## INFORMATION PROVIDED
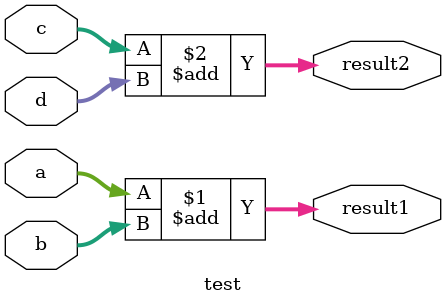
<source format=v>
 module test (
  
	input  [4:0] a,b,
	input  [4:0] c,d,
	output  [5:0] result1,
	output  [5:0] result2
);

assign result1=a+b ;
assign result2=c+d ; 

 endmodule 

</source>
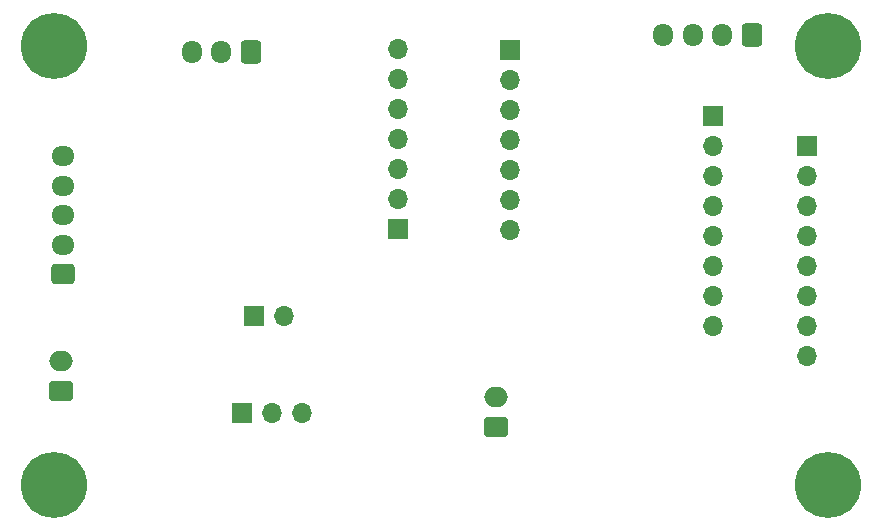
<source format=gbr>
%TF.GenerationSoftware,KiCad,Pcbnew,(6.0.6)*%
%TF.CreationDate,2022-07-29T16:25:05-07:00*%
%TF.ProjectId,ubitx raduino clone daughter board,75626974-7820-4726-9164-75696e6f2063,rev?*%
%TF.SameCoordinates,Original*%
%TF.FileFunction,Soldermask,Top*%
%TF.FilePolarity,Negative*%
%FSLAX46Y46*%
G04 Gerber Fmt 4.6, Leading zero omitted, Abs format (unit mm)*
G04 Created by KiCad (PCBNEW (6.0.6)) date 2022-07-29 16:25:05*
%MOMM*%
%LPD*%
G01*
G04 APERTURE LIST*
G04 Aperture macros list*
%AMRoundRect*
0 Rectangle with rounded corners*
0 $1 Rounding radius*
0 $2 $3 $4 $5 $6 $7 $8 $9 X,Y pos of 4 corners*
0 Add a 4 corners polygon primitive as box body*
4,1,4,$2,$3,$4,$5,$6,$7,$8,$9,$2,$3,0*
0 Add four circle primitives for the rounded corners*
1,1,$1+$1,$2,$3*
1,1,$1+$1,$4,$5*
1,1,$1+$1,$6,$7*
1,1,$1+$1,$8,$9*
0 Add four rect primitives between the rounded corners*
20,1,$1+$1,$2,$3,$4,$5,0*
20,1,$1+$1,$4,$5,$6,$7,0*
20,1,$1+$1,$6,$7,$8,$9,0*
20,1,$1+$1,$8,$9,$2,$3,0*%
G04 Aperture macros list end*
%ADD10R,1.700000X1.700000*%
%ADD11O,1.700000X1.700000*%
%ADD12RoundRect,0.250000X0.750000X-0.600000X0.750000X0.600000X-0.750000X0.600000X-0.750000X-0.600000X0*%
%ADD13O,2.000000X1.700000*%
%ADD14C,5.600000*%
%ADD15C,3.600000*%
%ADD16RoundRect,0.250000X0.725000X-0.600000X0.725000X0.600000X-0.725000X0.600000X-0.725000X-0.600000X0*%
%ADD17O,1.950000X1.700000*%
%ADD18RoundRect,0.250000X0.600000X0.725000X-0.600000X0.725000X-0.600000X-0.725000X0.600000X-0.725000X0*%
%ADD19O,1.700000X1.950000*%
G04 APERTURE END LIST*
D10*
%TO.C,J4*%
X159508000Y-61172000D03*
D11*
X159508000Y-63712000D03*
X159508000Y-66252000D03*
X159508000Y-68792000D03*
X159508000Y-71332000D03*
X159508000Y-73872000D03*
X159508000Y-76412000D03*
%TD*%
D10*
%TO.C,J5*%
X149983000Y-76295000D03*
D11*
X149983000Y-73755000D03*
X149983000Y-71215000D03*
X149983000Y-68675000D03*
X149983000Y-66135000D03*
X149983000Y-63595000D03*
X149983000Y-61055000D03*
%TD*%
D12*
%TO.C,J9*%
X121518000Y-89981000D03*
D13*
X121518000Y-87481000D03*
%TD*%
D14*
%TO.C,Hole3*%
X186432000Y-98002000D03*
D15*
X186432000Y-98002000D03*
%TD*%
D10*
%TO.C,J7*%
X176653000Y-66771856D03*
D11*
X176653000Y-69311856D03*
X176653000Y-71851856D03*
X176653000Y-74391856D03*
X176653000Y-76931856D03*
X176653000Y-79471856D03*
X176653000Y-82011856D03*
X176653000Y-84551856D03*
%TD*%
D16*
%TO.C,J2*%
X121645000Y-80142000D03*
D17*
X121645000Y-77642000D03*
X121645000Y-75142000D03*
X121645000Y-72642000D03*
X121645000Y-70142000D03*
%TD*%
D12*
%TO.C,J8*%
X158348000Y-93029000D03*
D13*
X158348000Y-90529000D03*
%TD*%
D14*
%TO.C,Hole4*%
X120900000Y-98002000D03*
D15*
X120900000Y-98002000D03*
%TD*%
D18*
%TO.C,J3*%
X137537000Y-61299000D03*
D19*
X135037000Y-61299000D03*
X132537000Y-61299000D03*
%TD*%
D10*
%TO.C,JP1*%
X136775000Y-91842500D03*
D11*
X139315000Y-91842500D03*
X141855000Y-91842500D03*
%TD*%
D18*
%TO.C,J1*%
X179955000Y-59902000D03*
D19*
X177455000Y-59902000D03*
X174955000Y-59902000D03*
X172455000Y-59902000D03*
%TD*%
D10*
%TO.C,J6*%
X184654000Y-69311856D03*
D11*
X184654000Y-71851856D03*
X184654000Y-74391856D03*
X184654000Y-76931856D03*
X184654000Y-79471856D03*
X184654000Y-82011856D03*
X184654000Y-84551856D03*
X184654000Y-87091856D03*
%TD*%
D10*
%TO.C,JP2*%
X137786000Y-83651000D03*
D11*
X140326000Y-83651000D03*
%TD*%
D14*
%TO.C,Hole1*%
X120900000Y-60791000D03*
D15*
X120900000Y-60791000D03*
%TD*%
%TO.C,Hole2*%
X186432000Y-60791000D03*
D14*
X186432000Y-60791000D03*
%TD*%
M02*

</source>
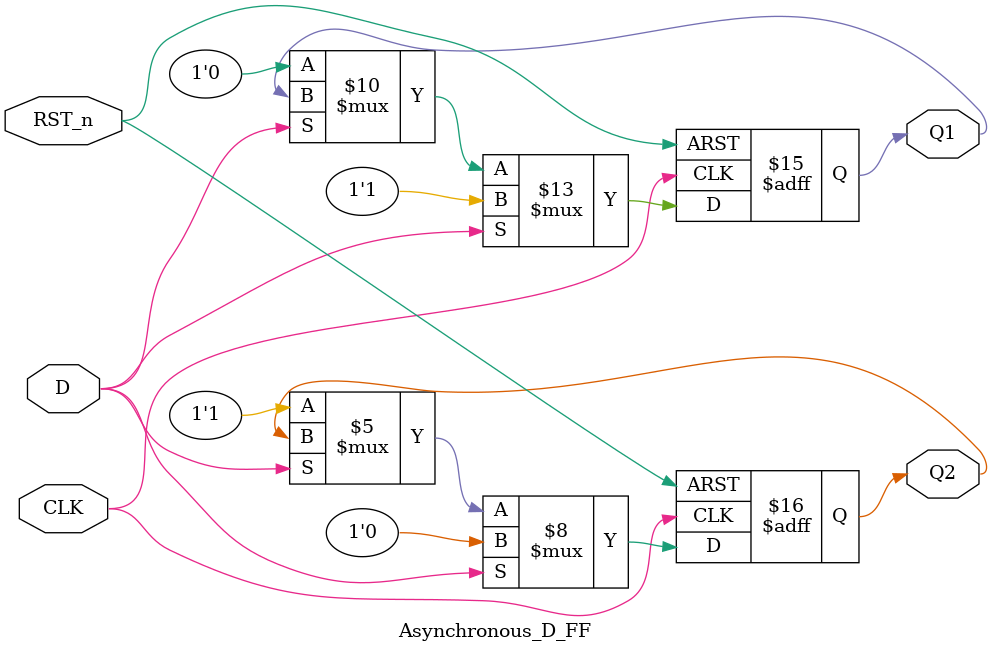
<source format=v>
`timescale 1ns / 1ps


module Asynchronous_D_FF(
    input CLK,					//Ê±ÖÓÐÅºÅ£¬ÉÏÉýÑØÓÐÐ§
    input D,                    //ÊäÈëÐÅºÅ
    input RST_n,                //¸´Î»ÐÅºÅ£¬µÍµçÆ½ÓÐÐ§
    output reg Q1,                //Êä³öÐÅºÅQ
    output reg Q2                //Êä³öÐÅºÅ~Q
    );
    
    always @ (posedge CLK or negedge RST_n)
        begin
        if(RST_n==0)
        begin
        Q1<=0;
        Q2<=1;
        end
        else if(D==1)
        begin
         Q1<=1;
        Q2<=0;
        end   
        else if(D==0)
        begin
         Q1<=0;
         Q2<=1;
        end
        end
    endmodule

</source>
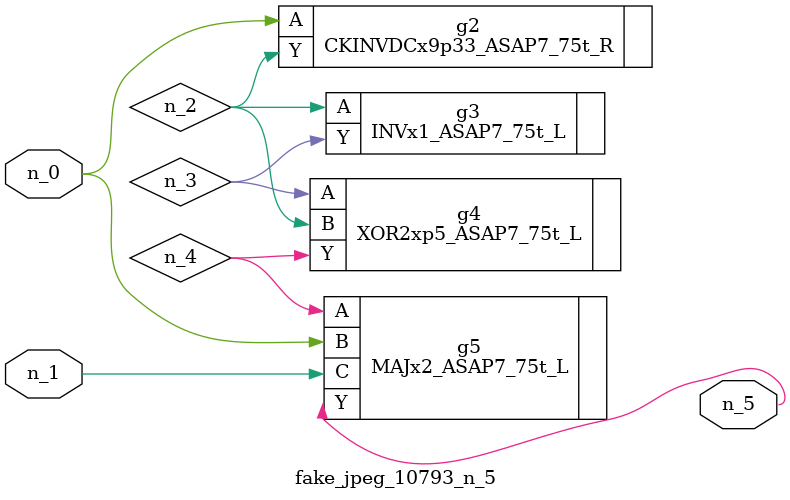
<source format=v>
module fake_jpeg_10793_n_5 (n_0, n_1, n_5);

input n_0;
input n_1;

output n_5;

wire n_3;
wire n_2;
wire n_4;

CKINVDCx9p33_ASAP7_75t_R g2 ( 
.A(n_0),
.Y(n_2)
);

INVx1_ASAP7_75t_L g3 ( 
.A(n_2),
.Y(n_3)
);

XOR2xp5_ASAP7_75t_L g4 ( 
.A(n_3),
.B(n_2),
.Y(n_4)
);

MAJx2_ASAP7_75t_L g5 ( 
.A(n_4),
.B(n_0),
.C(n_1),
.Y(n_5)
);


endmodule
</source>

## WHAT THE TASK ASKS
Reproduce the material word for word, minus the images.

## RESULT OF THIS EXERCISE
<source format=v>
 module test (
  
	input  [4:0] a,b,
	input  [4:0] c,d,
	output  [5:0] result1,
	output  [5:0] result2
);

assign result1=a+b ;
assign result2=c+d ; 

 endmodule 

</source>
<source format=gbr>
%TF.GenerationSoftware,KiCad,Pcbnew,(6.0.6)*%
%TF.CreationDate,2022-07-29T16:25:05-07:00*%
%TF.ProjectId,ubitx raduino clone daughter board,75626974-7820-4726-9164-75696e6f2063,rev?*%
%TF.SameCoordinates,Original*%
%TF.FileFunction,Soldermask,Top*%
%TF.FilePolarity,Negative*%
%FSLAX46Y46*%
G04 Gerber Fmt 4.6, Leading zero omitted, Abs format (unit mm)*
G04 Created by KiCad (PCBNEW (6.0.6)) date 2022-07-29 16:25:05*
%MOMM*%
%LPD*%
G01*
G04 APERTURE LIST*
G04 Aperture macros list*
%AMRoundRect*
0 Rectangle with rounded corners*
0 $1 Rounding radius*
0 $2 $3 $4 $5 $6 $7 $8 $9 X,Y pos of 4 corners*
0 Add a 4 corners polygon primitive as box body*
4,1,4,$2,$3,$4,$5,$6,$7,$8,$9,$2,$3,0*
0 Add four circle primitives for the rounded corners*
1,1,$1+$1,$2,$3*
1,1,$1+$1,$4,$5*
1,1,$1+$1,$6,$7*
1,1,$1+$1,$8,$9*
0 Add four rect primitives between the rounded corners*
20,1,$1+$1,$2,$3,$4,$5,0*
20,1,$1+$1,$4,$5,$6,$7,0*
20,1,$1+$1,$6,$7,$8,$9,0*
20,1,$1+$1,$8,$9,$2,$3,0*%
G04 Aperture macros list end*
%ADD10R,1.700000X1.700000*%
%ADD11O,1.700000X1.700000*%
%ADD12RoundRect,0.250000X0.750000X-0.600000X0.750000X0.600000X-0.750000X0.600000X-0.750000X-0.600000X0*%
%ADD13O,2.000000X1.700000*%
%ADD14C,5.600000*%
%ADD15C,3.600000*%
%ADD16RoundRect,0.250000X0.725000X-0.600000X0.725000X0.600000X-0.725000X0.600000X-0.725000X-0.600000X0*%
%ADD17O,1.950000X1.700000*%
%ADD18RoundRect,0.250000X0.600000X0.725000X-0.600000X0.725000X-0.600000X-0.725000X0.600000X-0.725000X0*%
%ADD19O,1.700000X1.950000*%
G04 APERTURE END LIST*
D10*
%TO.C,J4*%
X159508000Y-61172000D03*
D11*
X159508000Y-63712000D03*
X159508000Y-66252000D03*
X159508000Y-68792000D03*
X159508000Y-71332000D03*
X159508000Y-73872000D03*
X159508000Y-76412000D03*
%TD*%
D10*
%TO.C,J5*%
X149983000Y-76295000D03*
D11*
X149983000Y-73755000D03*
X149983000Y-71215000D03*
X149983000Y-68675000D03*
X149983000Y-66135000D03*
X149983000Y-63595000D03*
X149983000Y-61055000D03*
%TD*%
D12*
%TO.C,J9*%
X121518000Y-89981000D03*
D13*
X121518000Y-87481000D03*
%TD*%
D14*
%TO.C,Hole3*%
X186432000Y-98002000D03*
D15*
X186432000Y-98002000D03*
%TD*%
D10*
%TO.C,J7*%
X176653000Y-66771856D03*
D11*
X176653000Y-69311856D03*
X176653000Y-71851856D03*
X176653000Y-74391856D03*
X176653000Y-76931856D03*
X176653000Y-79471856D03*
X176653000Y-82011856D03*
X176653000Y-84551856D03*
%TD*%
D16*
%TO.C,J2*%
X121645000Y-80142000D03*
D17*
X121645000Y-77642000D03*
X121645000Y-75142000D03*
X121645000Y-72642000D03*
X121645000Y-70142000D03*
%TD*%
D12*
%TO.C,J8*%
X158348000Y-93029000D03*
D13*
X158348000Y-90529000D03*
%TD*%
D14*
%TO.C,Hole4*%
X120900000Y-98002000D03*
D15*
X120900000Y-98002000D03*
%TD*%
D18*
%TO.C,J3*%
X137537000Y-61299000D03*
D19*
X135037000Y-61299000D03*
X132537000Y-61299000D03*
%TD*%
D10*
%TO.C,JP1*%
X136775000Y-91842500D03*
D11*
X139315000Y-91842500D03*
X141855000Y-91842500D03*
%TD*%
D18*
%TO.C,J1*%
X179955000Y-59902000D03*
D19*
X177455000Y-59902000D03*
X174955000Y-59902000D03*
X172455000Y-59902000D03*
%TD*%
D10*
%TO.C,J6*%
X184654000Y-69311856D03*
D11*
X184654000Y-71851856D03*
X184654000Y-74391856D03*
X184654000Y-76931856D03*
X184654000Y-79471856D03*
X184654000Y-82011856D03*
X184654000Y-84551856D03*
X184654000Y-87091856D03*
%TD*%
D10*
%TO.C,JP2*%
X137786000Y-83651000D03*
D11*
X140326000Y-83651000D03*
%TD*%
D14*
%TO.C,Hole1*%
X120900000Y-60791000D03*
D15*
X120900000Y-60791000D03*
%TD*%
%TO.C,Hole2*%
X186432000Y-60791000D03*
D14*
X186432000Y-60791000D03*
%TD*%
M02*

</source>
<source format=v>
`timescale 1ns / 1ps


module Asynchronous_D_FF(
    input CLK,					//Ê±ÖÓÐÅºÅ£¬ÉÏÉýÑØÓÐÐ§
    input D,                    //ÊäÈëÐÅºÅ
    input RST_n,                //¸´Î»ÐÅºÅ£¬µÍµçÆ½ÓÐÐ§
    output reg Q1,                //Êä³öÐÅºÅQ
    output reg Q2                //Êä³öÐÅºÅ~Q
    );
    
    always @ (posedge CLK or negedge RST_n)
        begin
        if(RST_n==0)
        begin
        Q1<=0;
        Q2<=1;
        end
        else if(D==1)
        begin
         Q1<=1;
        Q2<=0;
        end   
        else if(D==0)
        begin
         Q1<=0;
         Q2<=1;
        end
        end
    endmodule

</source>
<source format=v>
module fake_jpeg_10793_n_5 (n_0, n_1, n_5);

input n_0;
input n_1;

output n_5;

wire n_3;
wire n_2;
wire n_4;

CKINVDCx9p33_ASAP7_75t_R g2 ( 
.A(n_0),
.Y(n_2)
);

INVx1_ASAP7_75t_L g3 ( 
.A(n_2),
.Y(n_3)
);

XOR2xp5_ASAP7_75t_L g4 ( 
.A(n_3),
.B(n_2),
.Y(n_4)
);

MAJx2_ASAP7_75t_L g5 ( 
.A(n_4),
.B(n_0),
.C(n_1),
.Y(n_5)
);


endmodule
</source>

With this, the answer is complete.